Modeling a hypersaline lagoon to evaluate salinity changes due to morphology of an ocean connection

ABSTRACT Araruama is a perennial hypersaline lagoon where seawater flows in through a narrow connection and spreads, where it is intensively evaporated. Although the inflow of seawater increases the salts load, a high inflow may reduce flushing time, decreasing salinity. Although reducing flushing time would improve water quality, the accompanying reduction in the salinity may change the ecological equilibrium. In the present research, a numeric hydrodynamic model was applied to Araruama Lagoon, to determine the maximum connection depth that promotes reduction of flushing time, however maintaining salinity.

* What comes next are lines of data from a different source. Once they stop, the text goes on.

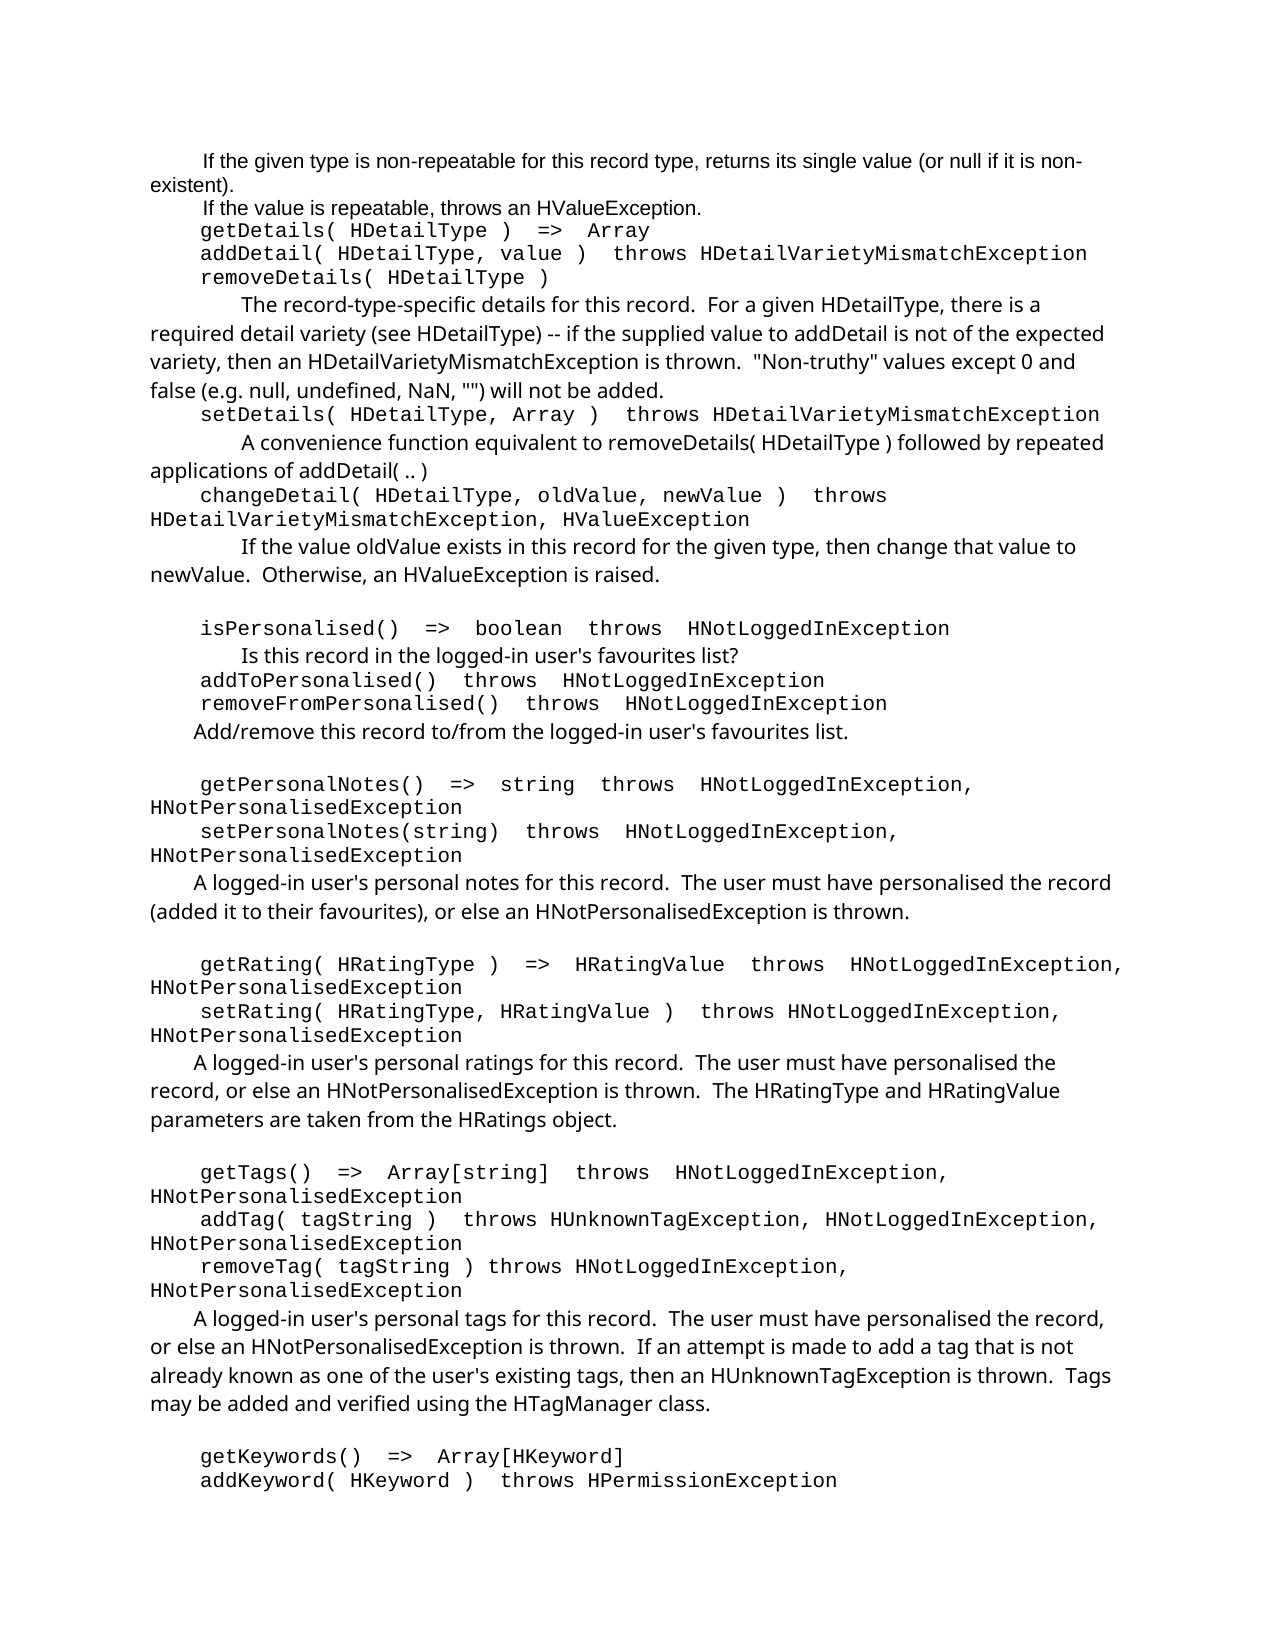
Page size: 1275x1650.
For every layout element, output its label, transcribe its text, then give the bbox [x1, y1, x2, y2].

text addDetail( HDetailType, value ) throws HDetailVarietyMismatchException [150, 243, 1125, 267]
text getKeywords() => Array[HKeyword] [150, 1446, 1125, 1470]
text addToPersonalised() throws HNotLoggedInException [150, 669, 1125, 693]
text getPersonalNotes() => string throws HNotLoggedInException, HNotPersonalisedException [150, 774, 1125, 821]
text setDetails( HDetailType, Array ) throws HDetailVarietyMismatchException [150, 404, 1125, 428]
text Is this record in the logged-in user's favourites list? [150, 641, 1125, 669]
text setPersonalNotes(string) throws HNotLoggedInException, HNotPersonalisedException [150, 821, 1125, 868]
text changeDetail( HDetailType, oldValue, newValue ) throws HDetailVarietyMismatchException, HValueException [150, 485, 1125, 532]
text If the value is repeatable, throws an HValueException. [150, 196, 1125, 220]
text The record-type-specific details for this record. For a given HDetailType, there is a required detail variety (see HDetailType) -- if the supplied value to addDetail is not of the expected variety, then an HDetailVarietyMismatchException is thrown. "Non-truthy" values except 0 and false (e.g. null, undefined, NaN, "") will not be added. [150, 291, 1125, 404]
text If the value oldValue exists in this record for the given type, then change that value to newValue. Otherwise, an HValueException is raised. [150, 532, 1125, 589]
text removeDetails( HDetailType ) [150, 267, 1125, 291]
text A logged-in user's personal tags for this record. The user must have personalised the record, or else an HNotPersonalisedException is thrown. If an attempt is made to add a tag that is not already known as one of the user's existing tags, then an HUnknownTagException is thrown. Tags may be added and verified using the HTagManager class. [150, 1304, 1125, 1418]
text isPersonalised() => boolean throws HNotLoggedInException [150, 617, 1125, 641]
text addKeyword( HKeyword ) throws HPermissionException [150, 1470, 1125, 1493]
text A logged-in user's personal ratings for this record. The user must have personalised the record, or else an HNotPersonalisedException is thrown. The HRatingType and HRatingValue parameters are taken from the HRatings object. [150, 1048, 1125, 1133]
text addTag( tagString ) throws HUnknownTagException, HNotLoggedInException, HNotPersonalisedException [150, 1209, 1125, 1257]
text getRating( HRatingType ) => HRatingValue throws HNotLoggedInException, HNotPersonalisedException [150, 954, 1125, 1001]
text A logged-in user's personal notes for this record. The user must have personalised the record (added it to their favourites), or else an HNotPersonalisedException is thrown. [150, 868, 1125, 925]
text Add/remove this record to/from the logged-in user's favourites list. [150, 717, 1125, 745]
text getTags() => Array[string] throws HNotLoggedInException, HNotPersonalisedException [150, 1162, 1125, 1209]
text If the given type is non-repeatable for this record type, returns its single value (or null if it is non-existent). [150, 150, 1125, 196]
text removeFromPersonalised() throws HNotLoggedInException [150, 693, 1125, 717]
text removeTag( tagString ) throws HNotLoggedInException, HNotPersonalisedException [150, 1257, 1125, 1304]
text getDetails( HDetailType ) => Array [150, 220, 1125, 243]
text setRating( HRatingType, HRatingValue ) throws HNotLoggedInException, HNotPersonalisedException [150, 1001, 1125, 1048]
text A convenience function equivalent to removeDetails( HDetailType ) followed by repeated applications of addDetail( .. ) [150, 428, 1125, 485]
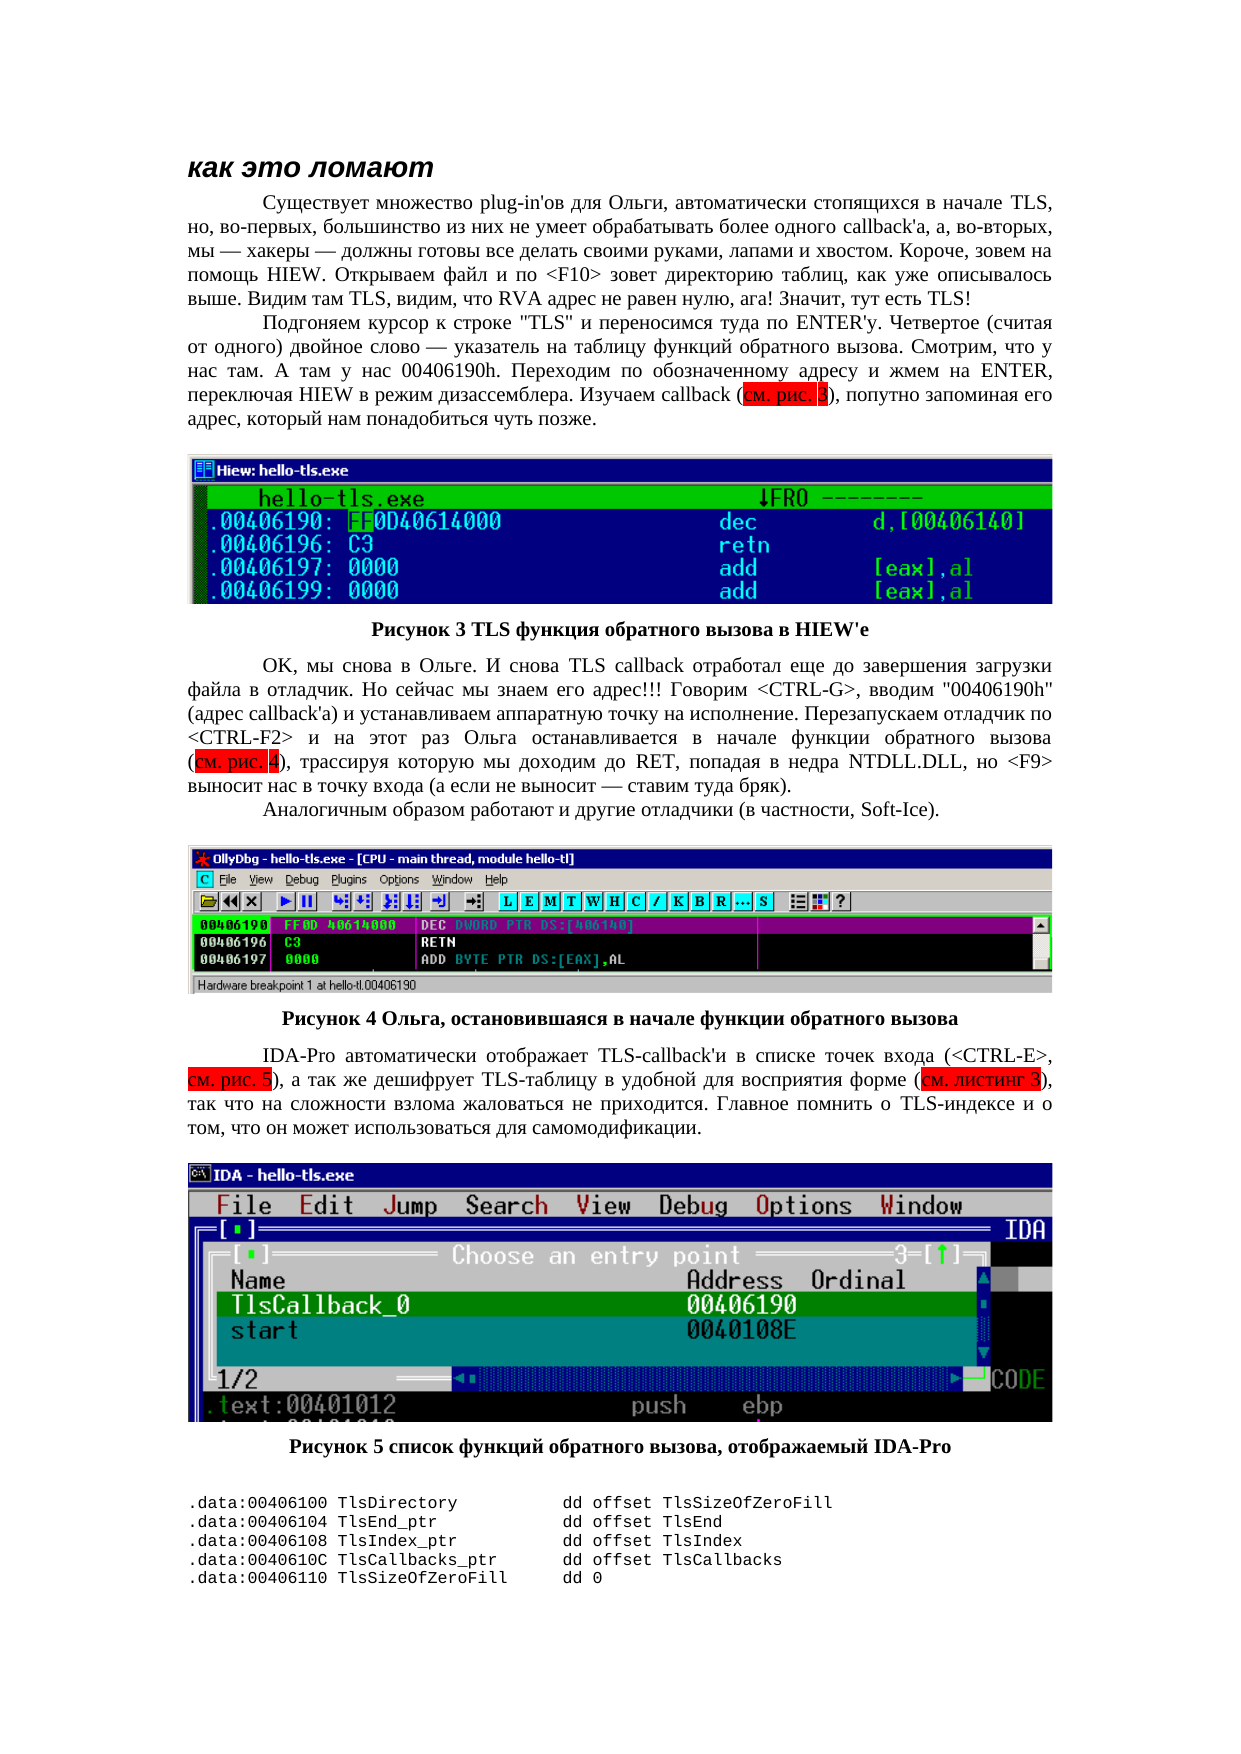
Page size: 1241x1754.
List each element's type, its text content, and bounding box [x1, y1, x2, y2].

Five scenarios were executed in the hydrodynamic model SisBaHiA© with changing hydraulic area, including channel average depths of 2.5 m, 3.0 m, and 4.0 m. The salinity simulations outlined three segmented sectors, the first associated with the connection channel, but also affecting the proximal portion of the lagoon; the second is an intense evaporation area, with high salinity values, and the third, in the western portion of the lagoon where freshwater inputs can affect salinity. The tested channel bathymetry scenarios promoted a salinity increase with a channel depth of 3.0 meters. With a connection channel depth of 4.0 meters (highest hydraulic area), the threshold limit is attained, and salinities are reduced in the lagoon.